Voilà, c’était l’anecdote sans intérêt du jour.

(photos : le fort de Cormeilles-en-Parisis)

  1. 9 Responses to “Claude Chabrol”

  2. By ab on Sep 12, 2010

    Non, pas sans intérêt du tout !

  3. By uthagey on Sep 12, 2010

    Ai croisé le bonhomme dans une rue de paris, assis à la terrasse d’un restaurant…

    Surpris, je suis revenu sur mes pas… (oui, c’était un peu con)

    Là, je lui demande, forcément, « dites euh… Vous ne seriez pas … »

    Et le gars assis à la terrasse, « Non, non.. ce n’est pas moi.. mais je lui ressemble beaucoup, c’est vrai… ».

    [avec, bien sur, l’oeil rieur et le sourire en coin…]

    Jamais su lequel de nous deux avait joué au plus con…

    (mais j’ai vu 2 ou 3 de ses films au ciné, plus tous ceux à la TV)

  4. By Malla pinnsvin on Sep 12, 2010

    J’ai souvent remarqué que les gens se sentent offusqués quand on dit la vérité, comme si inventer un mensonge était la moindre des politesses… ils ont peut-être raison…
    Je ne me souvenais pas que c’était un film de Chabrol.

  5. By Jean-no on Sep 12, 2010

    @Malla : Je pense que le mensonge se justifie rarement et complique inutilement la vie de tout le monde (puisqu’un mensonge, une fois proféré, doit être entretenu)… Bah…
    Donc oui, c’était un Chabrol.

  6. By Legrenier on Sep 13, 2010

    Les anecdotes se revendiquant sans intérêt ont toujours de l’intérêt.

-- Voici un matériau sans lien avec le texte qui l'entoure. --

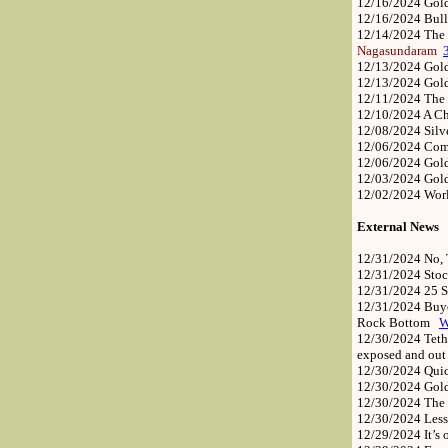
12/16/2024
Gold
12/16/2024
Bull
12/14/2024
The 
Nagasundaram
12/13/2024
Gold
12/13/2024
Gol
12/11/2024
The 
12/10/2024
A C
12/08/2024
Silv
12/06/2024
Comm
12/06/2024
Gol
12/03/2024
Gold
12/02/2024
Worl
External News
12/31/2024
No, 
12/31/2024
Stoc
12/31/2024
25 S
12/31/2024
Buye
Rock Bottom
12/30/2024
Teth
exposed and out 
12/30/2024
Quic
12/30/2024
Gol
12/30/2024
The 
12/30/2024
Less
12/29/2024
It’s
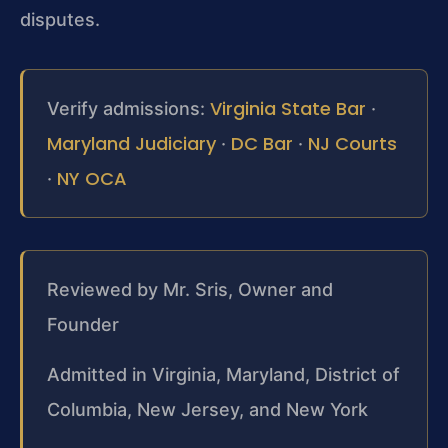
disputes.
Virginia State Bar
Verify admissions:
·
Maryland Judiciary
DC Bar
NJ Courts
·
·
NY OCA
·
Reviewed by Mr. Sris, Owner and
Founder
Admitted in Virginia, Maryland, District of
Columbia, New Jersey, and New York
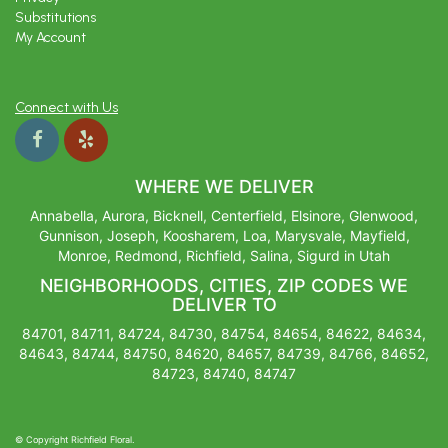
Substitutions
My Account
Connect with Us
WHERE WE DELIVER
Annabella, Aurora, Bicknell, Centerfield, Elsinore, Glenwood,
Gunnison, Joseph, Koosharem, Loa, Marysvale, Mayfield,
Monroe, Redmond, Richfield, Salina, Sigurd in Utah
NEIGHBORHOODS, CITIES, ZIP CODES WE
DELIVER TO
84701, 84711, 84724, 84730, 84754, 84654, 84622, 84634,
84643, 84744, 84750, 84620, 84657, 84739, 84766, 84652,
84723, 84740, 84747
© Copyright Richfield Floral.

Amusant comme je rejoins votre perception de l’oeuvre de Chabrol : plaisant, mais je ne me serais pas réveillé la nuit pour en voir un… C’est surtout le bonhomme qui paraissait très sympathique, il était passé assez récemment dans C à vous, l’émission où l’on parle en mangeant, avec la belle Alessandra…

  7. By Pierre F on Sep 14, 2010

    Je partage aussi ce sentiment à propos des films de Chabrol, pas vus en salle non plus, hormis peut-être Le beau Serge. J’avais trouvé Chabrol génial en tant qu’acteur dans le seul film de Pierre Zucca que j’ai du voir, Alouette je te plumerai, au point de regretter parfois qu’il ne passe pas plus souvent de l’autre côté de la caméra.

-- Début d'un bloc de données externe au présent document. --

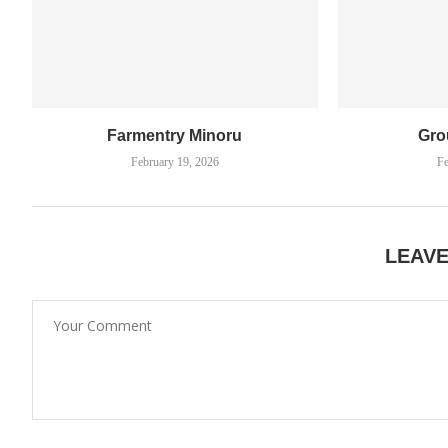
Farmentry Minoru
Gro
February 19, 2026
Fe
LEAV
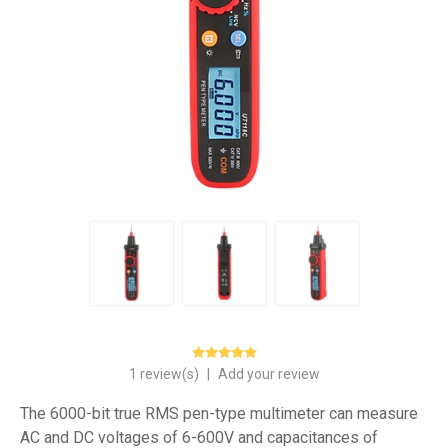
1 review(s)
|
Add your review
The 6000-bit true RMS pen-type multimeter can measure
AC and DC voltages of 6-600V and capacitances of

  8. By David Rault on Sep 16, 2010

    Claude Chabrol était devenu mon ami au fil du temps. Je le rencontrais souvent, deux a trois fois par an, depuis une dizaine d’années, en festivals ou chez lui, dans le Marais. Je me souviens de ce festival de Cognac où, a la fin de la cérémonie de clôture, nous lui avions demandé s’il serait d’accord pour venir sur scene en compagnie de deux policiers pour m’arrêter, me passer les menottes et s’adresser au public a la manière de Colombo. Un truc un peu idiot en somme, que l’on n’aurait jamais osé demander à un autre – mais bien sûr, il a dit oui, dans un grand sourire jubilatoire, et il l’a fait. Je me souviens aussi de l’hommage surprise que nous lui avions rendu en compagnie de Jean Yanne, Isabelle Huppert, Michel Duchaussoy et quelques autres, qui l’avait vraiment touché. Et je me souviens de notre derniere rencontre, a Beaune, en avril dernier. Il etait fatigué bien sur, mais il semblait eternel. J’ai ete surpris d’apprendre sa disparition, et il me manque déjà.

  9. By Kemli on Avr 15, 2011

    Un membre de l’association des Amis du Fort de Cormeilles qui passait par là et y reconnait une photo… puis le nom de sa prof de physique ^^. Alors bonjour à toi qui es passé par le Fort et qui nous livre une anecdote dont nous raffolons et voudrions connaitre toutes celles des autres qui sont aussi passés par là! Le Forgeron de l’AFC

  10. By leonilde on Juin 2, 2012

    Super anecdote. Pour ma part j’ai vécu dans ce fort pendant 8 ans, ma famille a vu défiler pas mal de tournages. Dans l’un d’entre eux notre chienne avait un rôle, celui du chien de Napoléon III, en 1979 avec Michel Duchaussoy.